[Dataset entries]

· · · · ·

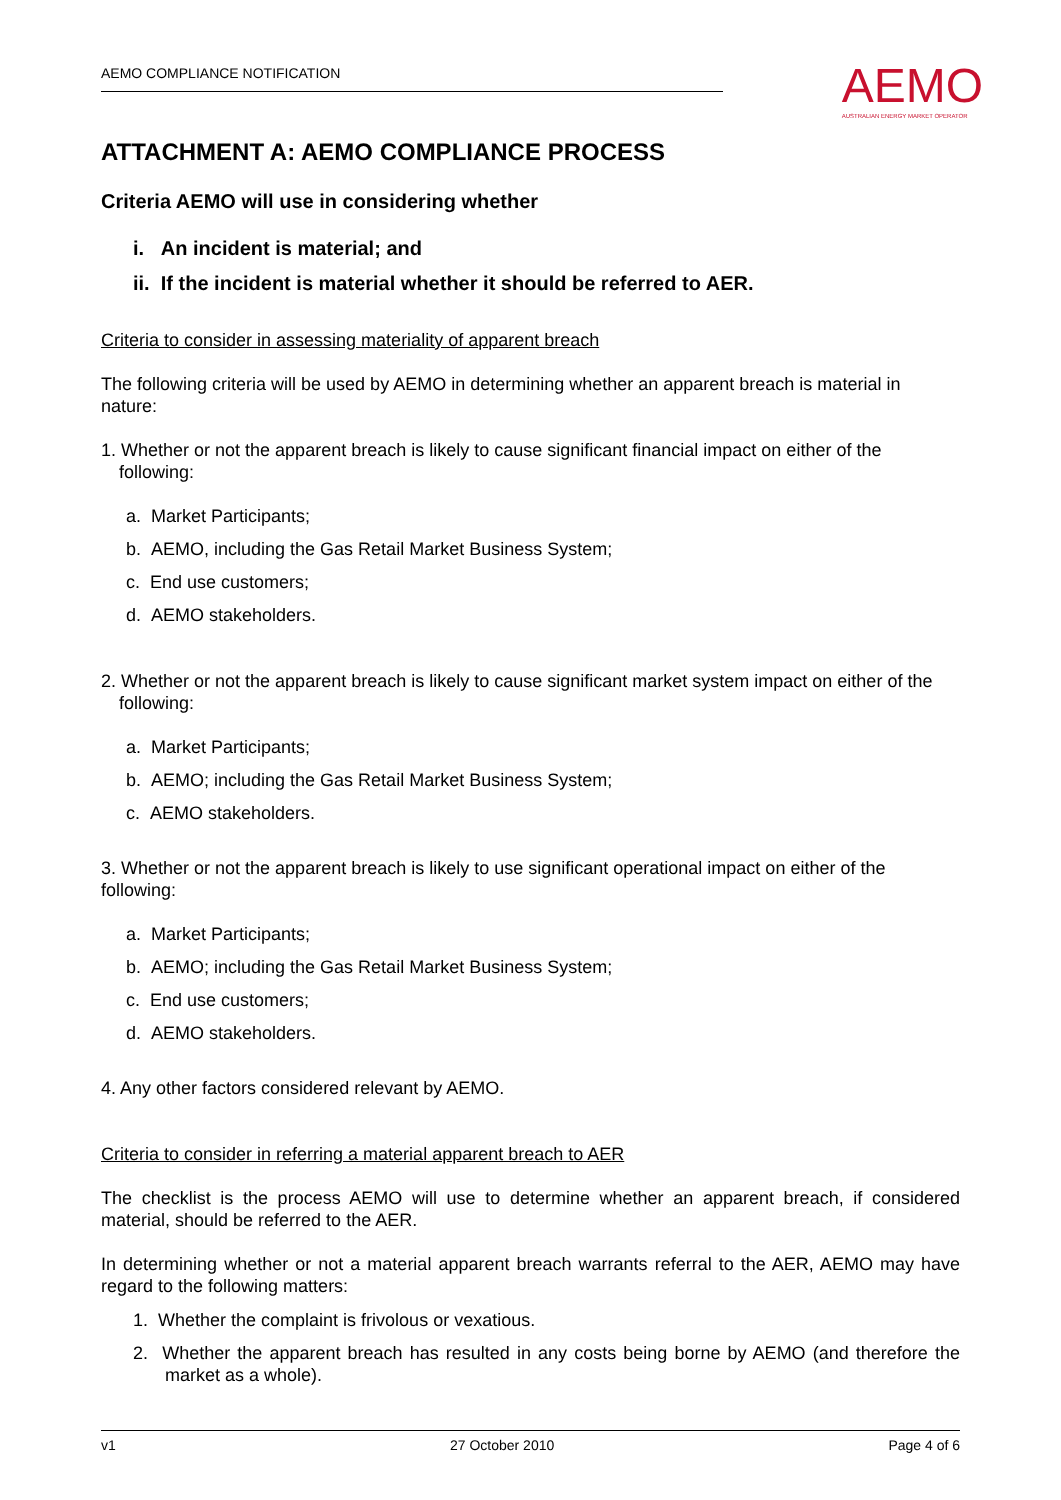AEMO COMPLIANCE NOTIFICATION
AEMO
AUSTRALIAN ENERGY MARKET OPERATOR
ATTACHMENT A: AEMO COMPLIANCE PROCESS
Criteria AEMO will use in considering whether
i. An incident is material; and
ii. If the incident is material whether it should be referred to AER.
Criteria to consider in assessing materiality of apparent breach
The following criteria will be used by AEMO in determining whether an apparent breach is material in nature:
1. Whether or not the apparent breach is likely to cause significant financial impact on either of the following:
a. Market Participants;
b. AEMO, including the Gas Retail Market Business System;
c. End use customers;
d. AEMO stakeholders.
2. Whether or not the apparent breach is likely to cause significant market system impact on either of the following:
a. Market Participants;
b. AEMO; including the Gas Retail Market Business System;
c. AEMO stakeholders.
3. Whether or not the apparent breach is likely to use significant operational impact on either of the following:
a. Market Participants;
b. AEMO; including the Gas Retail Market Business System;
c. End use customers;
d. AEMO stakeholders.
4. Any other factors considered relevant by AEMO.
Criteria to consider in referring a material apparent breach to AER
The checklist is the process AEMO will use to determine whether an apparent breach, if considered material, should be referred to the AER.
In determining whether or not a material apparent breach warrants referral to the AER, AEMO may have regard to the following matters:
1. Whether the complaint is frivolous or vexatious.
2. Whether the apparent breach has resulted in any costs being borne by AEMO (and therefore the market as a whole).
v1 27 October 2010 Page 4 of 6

· · · · ·

TASK INSTRUCTIONS
Return the entries verbatim, pictures excluded.

RESPONSE TO THIS TASK
AEMO COMPLIANCE NOTIFICATION
AEMO
AUSTRALIAN ENERGY MARKET OPERATOR
ATTACHMENT A: AEMO COMPLIANCE PROCESS
Criteria AEMO will use in considering whether
i. An incident is material; and
ii. If the incident is material whether it should be referred to AER.
Criteria to consider in assessing materiality of apparent breach
The following criteria will be used by AEMO in determining whether an apparent breach is material in nature:
1. Whether or not the apparent breach is likely to cause significant financial impact on either of the following:
a. Market Participants;
b. AEMO, including the Gas Retail Market Business System;
c. End use customers;
d. AEMO stakeholders.
2. Whether or not the apparent breach is likely to cause significant market system impact on either of the following:
a. Market Participants;
b. AEMO; including the Gas Retail Market Business System;
c. AEMO stakeholders.
3. Whether or not the apparent breach is likely to use significant operational impact on either of the following:
a. Market Participants;
b. AEMO; including the Gas Retail Market Business System;
c. End use customers;
d. AEMO stakeholders.
4. Any other factors considered relevant by AEMO.
Criteria to consider in referring a material apparent breach to AER
The checklist is the process AEMO will use to determine whether an apparent breach, if considered material, should be referred to the AER.
In determining whether or not a material apparent breach warrants referral to the AER, AEMO may have regard to the following matters:
1. Whether the complaint is frivolous or vexatious.
2. Whether the apparent breach has resulted in any costs being borne by AEMO (and therefore the market as a whole).
v1 27 October 2010 Page 4 of 6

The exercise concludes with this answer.